Le lundi précédent, aux alentours de 15h20, des coups de feu ont éclaté en pleine cité. Le bilan est lourd : deux personnes décédées et six autres blessées grièvement. Selon le parquet de Nice, les victimes tuées n’entretenaient aucun lien avec le trafic de stupéfiants. Ce point a immédiatement renforcé l’indignation locale.
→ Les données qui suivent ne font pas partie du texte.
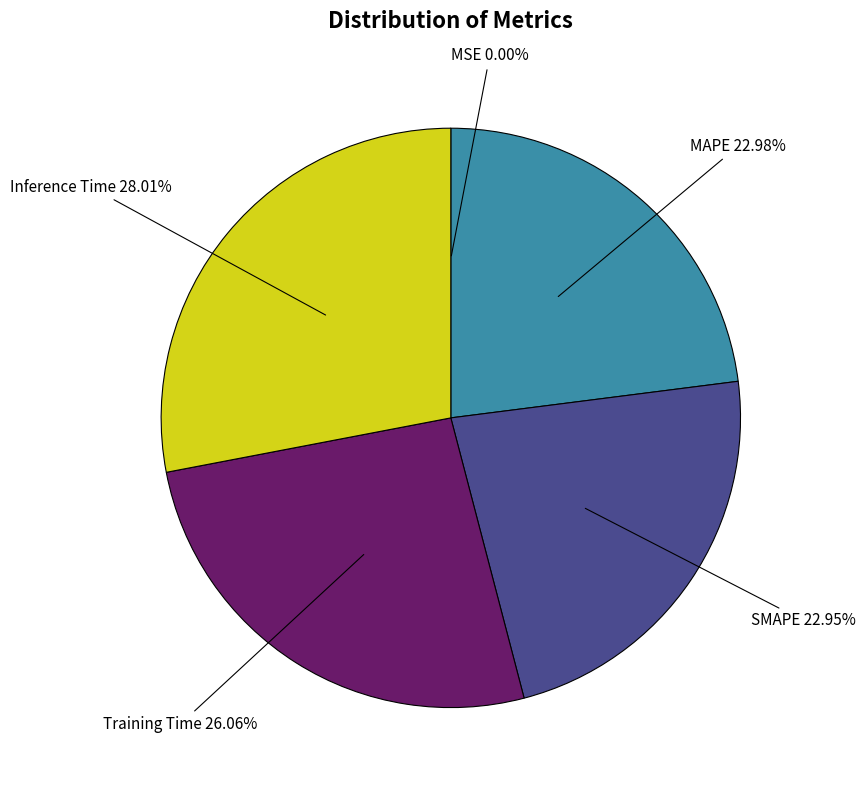

What percentage is the SMAPE slice, to the nearest percent?

23%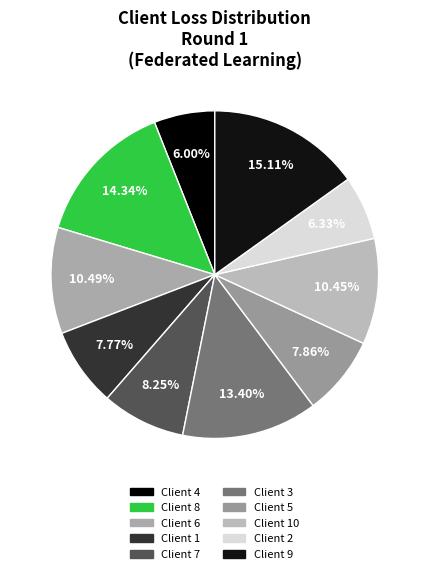

How many segments does this pie chart have?

10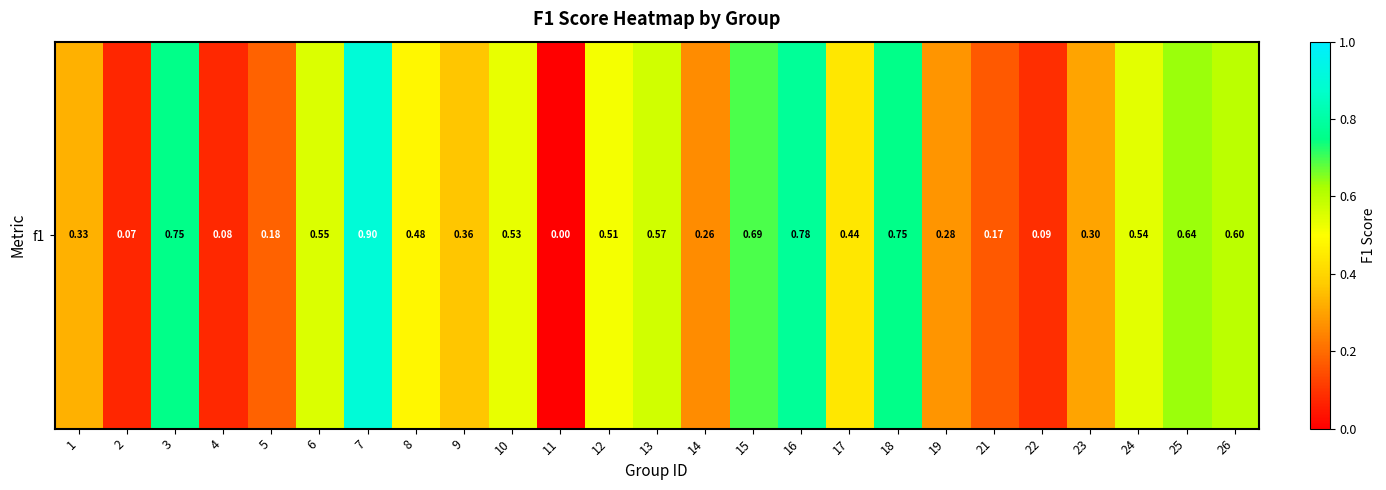

Reading right to left, transcribe all the data shown in this chart.

0.6	0.6	0.5	0.3	0.1	0.2	0.3	0.8	0.4	0.8	0.7	0.3	0.6	0.5	0.0	0.5	0.4	0.5	0.9	0.6	0.2	0.1	0.8	0.1	0.3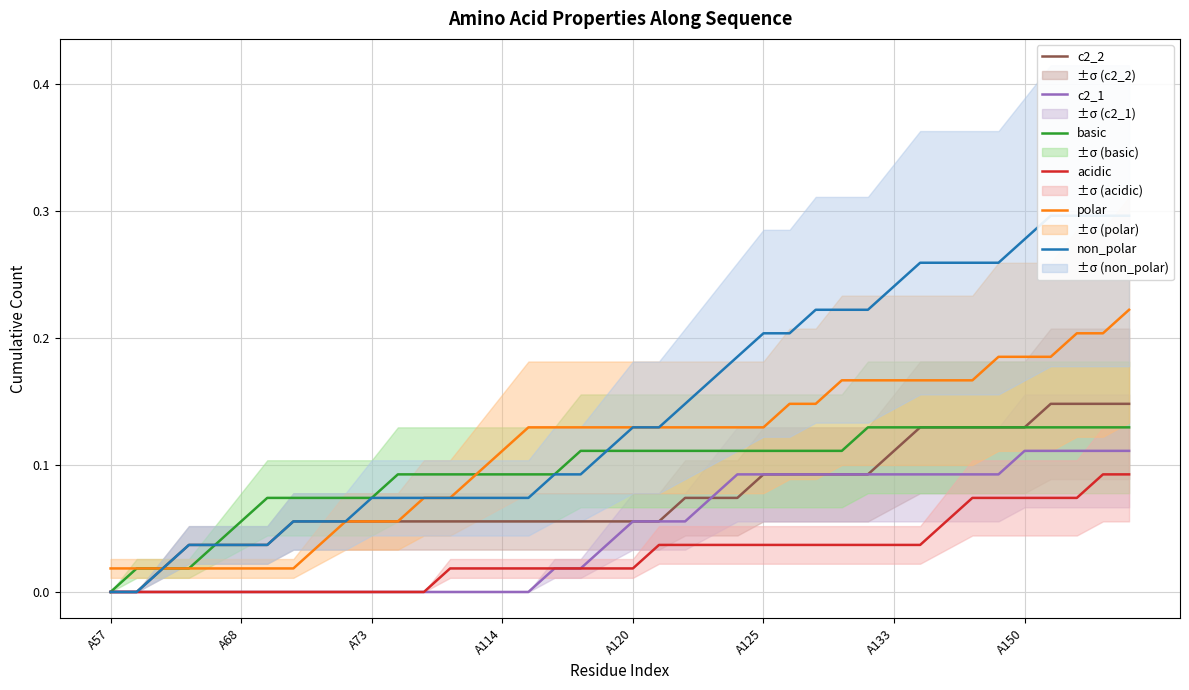

Rank the series by their maximum value, from highest to lowest.

non_polar, polar, c2_2, basic, c2_1, acidic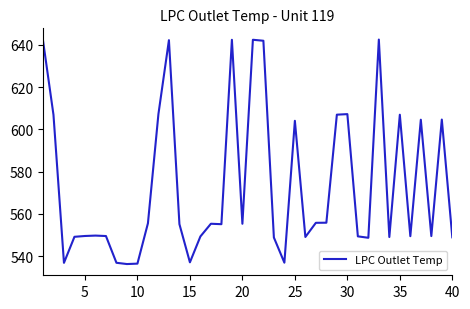

What is the difference between the maximum and minimum values?

106.2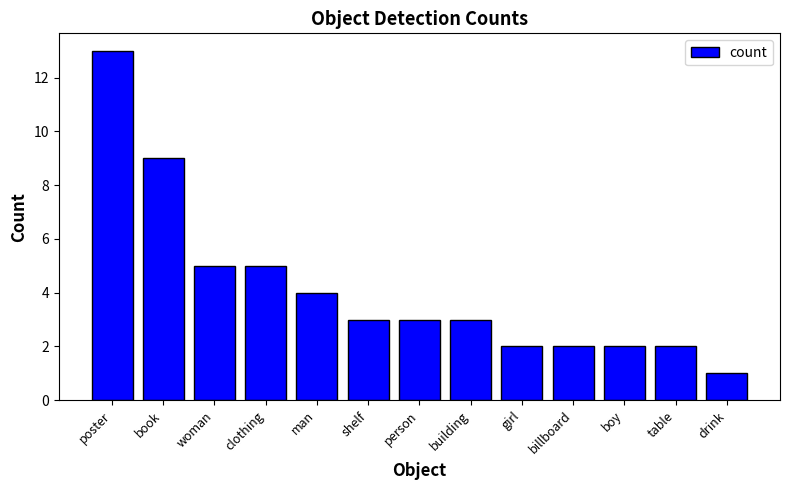

What is the greatest value displayed?

13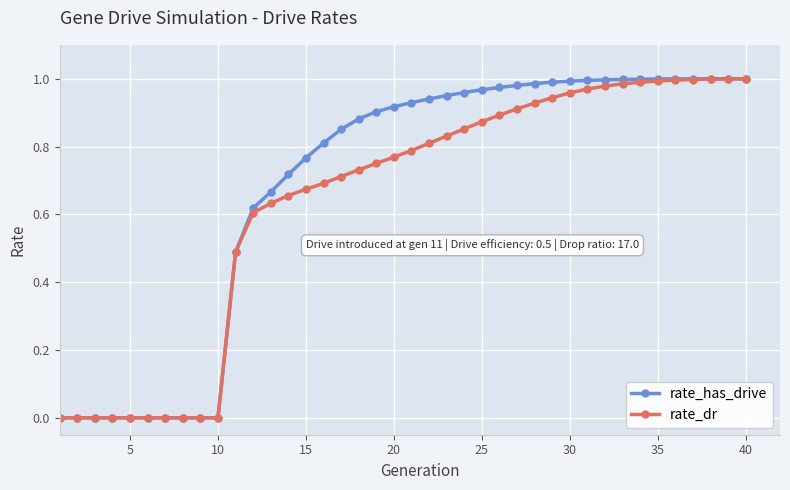

How many data points does each series have?

40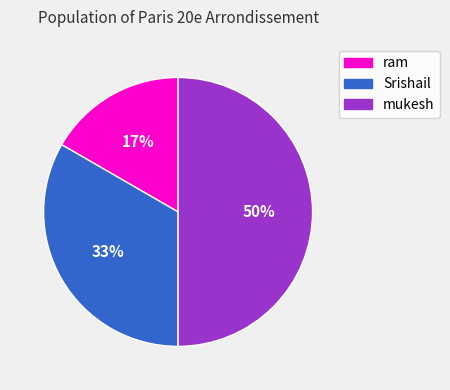

Rank the categories by value from lowest to highest.

ram, Srishail, mukesh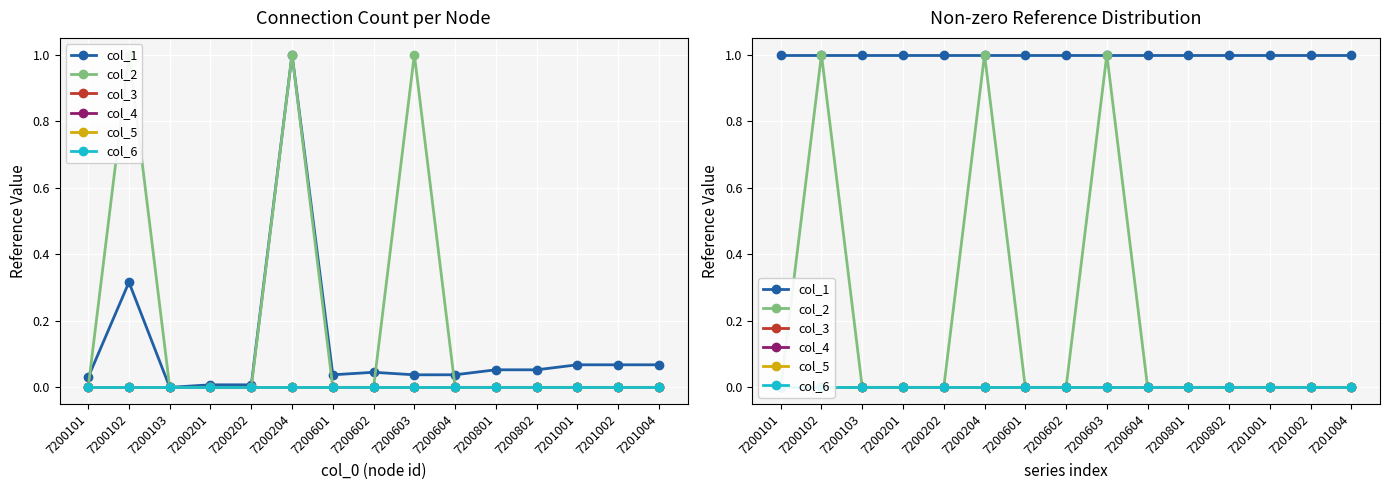

True or false: col_2 has a value of 0 at 7201002.

True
La juridiction interrégionale spécialisée de Marseille a récupéré l’enquête, comme c’est la règle pour les affaires relevant de la criminalité organisée. Ses magistrats ne se penchent pas uniquement sur la fusillade du lundi. Des tirs avaient déjà retenti le vendredi précédent dans ce même secteur. Les policiers s’attachent maintenant à établir un éventuel lien entre ces deux épisodes de violence.
Le quartier des Moulins, classé zone de sécurité prioritaire, est identifié par les autorités comme un haut lieu du trafic de stupéfiants. Des opérations de contrôle y sont menées régulièrement, sans parvenir à éteindre les tensions. Le maire, Éric Ciotti, a salué le travail des enquêteurs de la police judiciaire et a réclamé des sanctions extrêmement lourdes contre les auteurs. Il a dénoncé des actes qui, selon ses propos, visent à défier l’autorité de l’État.
Le régime de la garde à vue en matière criminelle autorise une durée maximale de 96 heures. Ce délai donne aux enquêteurs le temps de confronter les versions, d’exploiter les données téléphoniques et les images de vidéosurveillance, et de débusquer d’éventuelles complicités. Les auditions en cours devraient permettre de reconstituer l’emploi du temps des suspects et de préciser la nature des liens qui les unissent. La JIRS de Marseille poursuit ses investigations sans précipitation, en intégrant les deux scènes de tir. Les prochains jours seront consacrés à la vérification des alibis et à l’analyse des armes éventuellement saisies durant les perquisitions menées au moment des arrestations.